Vice-Chancellor of Quaid-i-Azam University
- Incumbent
- Assumed office 13 October 2014 - 12 October 2018
- Chancellor: Mamnoon Hussain

Personal details
- Education: Government College University (Lahore) (M.A) Boston University (M.A) Northern Illinois University (Ph.D)

= Javed Ashraf =

Pakistani academic and economist

Javed Ashraf is an academic and economist who has led two of Pakistan's most distinguished academic institutions. He served as the Vice-Chancellor of Quaid-i-Azam University (QAU) from 13 October 2014 until October 12, 2018.

== Career ==
He was Director of the Institute of Business Administration (IBA) in Karachi from 2000 to 2002. Much of his career was in the United States where he last served at the University of St. Thomas (in Houston, TX). He served as the dean of Cameron School of Business at the University of St. Thomas, and also held the Cullen Endowed Chair in Economics. He has taught economics at University of Wisconsin, the University of Hartford, and the University of West Florida, where he taught for 13 years.

Ashraf earned his Ph.D. in economics from Northern Illinois University in 1986. He has two master's degrees from Boston University, and one from Government College University, Lahore.

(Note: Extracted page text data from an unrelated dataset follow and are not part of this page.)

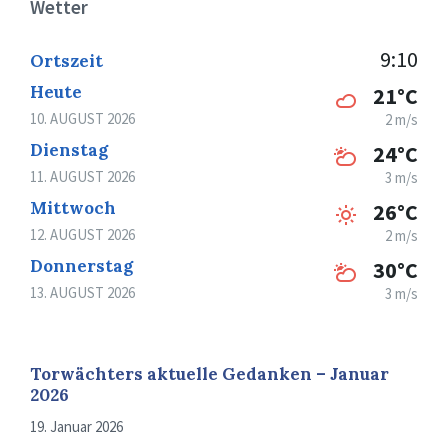
Wetter
9:10
Ortszeit
Heute
21°C
10. AUGUST 2026
2 m/s
Dienstag
24°C
11. AUGUST 2026
3 m/s
Mittwoch
26°C
12. AUGUST 2026
2 m/s
Donnerstag
30°C
13. AUGUST 2026
3 m/s
Torwächters aktuelle Gedanken – Januar
2026
19. Januar 2026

Ashraf has been credited with expanding PhD faculty at Quaid-i-Azam University and increasing emphasis on research, which has led to improvement in QAU's rank in Times Higher Education rankings. QAU was the only Pakistani institution to be included among Top 500 global universities within Times Higher Education 2016-17 rankings. During his four-year tenure at QAU, the university was the top-ranked university in the country according to the rankings of the Higher Education Commission. As director of the Institute of Business Administration (IBA), Ashraf started the first four-year bachelor programs at any university in Pakistan -- a move that was later followed by most academic institutions in the rest of the country. He also hired a large number of doctorally qualified faculty at IBA.